**EXERCISE OBJECTIVE**
Return the listing in full. Keep every word as it stands.

######

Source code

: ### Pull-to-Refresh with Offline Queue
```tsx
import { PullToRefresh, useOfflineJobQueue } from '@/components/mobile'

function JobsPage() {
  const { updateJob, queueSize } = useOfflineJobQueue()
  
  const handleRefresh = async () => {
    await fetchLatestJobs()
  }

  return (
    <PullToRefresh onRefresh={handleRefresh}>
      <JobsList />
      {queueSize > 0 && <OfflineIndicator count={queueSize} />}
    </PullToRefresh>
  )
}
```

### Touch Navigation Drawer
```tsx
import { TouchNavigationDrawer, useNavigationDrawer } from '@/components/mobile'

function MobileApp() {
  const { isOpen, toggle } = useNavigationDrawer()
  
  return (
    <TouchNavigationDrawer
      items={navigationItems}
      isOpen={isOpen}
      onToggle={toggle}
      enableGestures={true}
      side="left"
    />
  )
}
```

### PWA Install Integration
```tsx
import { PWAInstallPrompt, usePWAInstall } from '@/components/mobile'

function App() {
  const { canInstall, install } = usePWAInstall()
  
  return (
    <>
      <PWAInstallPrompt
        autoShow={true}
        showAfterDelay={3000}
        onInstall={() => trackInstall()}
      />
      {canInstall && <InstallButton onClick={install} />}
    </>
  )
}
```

######

**WRITTEN RESPONSE**
Source code

: ### Pull-to-Refresh with Offline Queue
```tsx
import { PullToRefresh, useOfflineJobQueue } from '@/components/mobile'

function JobsPage() {
  const { updateJob, queueSize } = useOfflineJobQueue()
  
  const handleRefresh = async () => {
    await fetchLatestJobs()
  }

  return (
    <PullToRefresh onRefresh={handleRefresh}>
      <JobsList />
      {queueSize > 0 && <OfflineIndicator count={queueSize} />}
    </PullToRefresh>
  )
}
```

### Touch Navigation Drawer
```tsx
import { TouchNavigationDrawer, useNavigationDrawer } from '@/components/mobile'

function MobileApp() {
  const { isOpen, toggle } = useNavigationDrawer()
  
  return (
    <TouchNavigationDrawer
      items={navigationItems}
      isOpen={isOpen}
      onToggle={toggle}
      enableGestures={true}
      side="left"
    />
  )
}
```

### PWA Install Integration
```tsx
import { PWAInstallPrompt, usePWAInstall } from '@/components/mobile'

function App() {
  const { canInstall, install } = usePWAInstall()
  
  return (
    <>
      <PWAInstallPrompt
        autoShow={true}
        showAfterDelay={3000}
        onInstall={() => trackInstall()}
      />
      {canInstall && <InstallButton onClick={install} />}
    </>
  )
}
```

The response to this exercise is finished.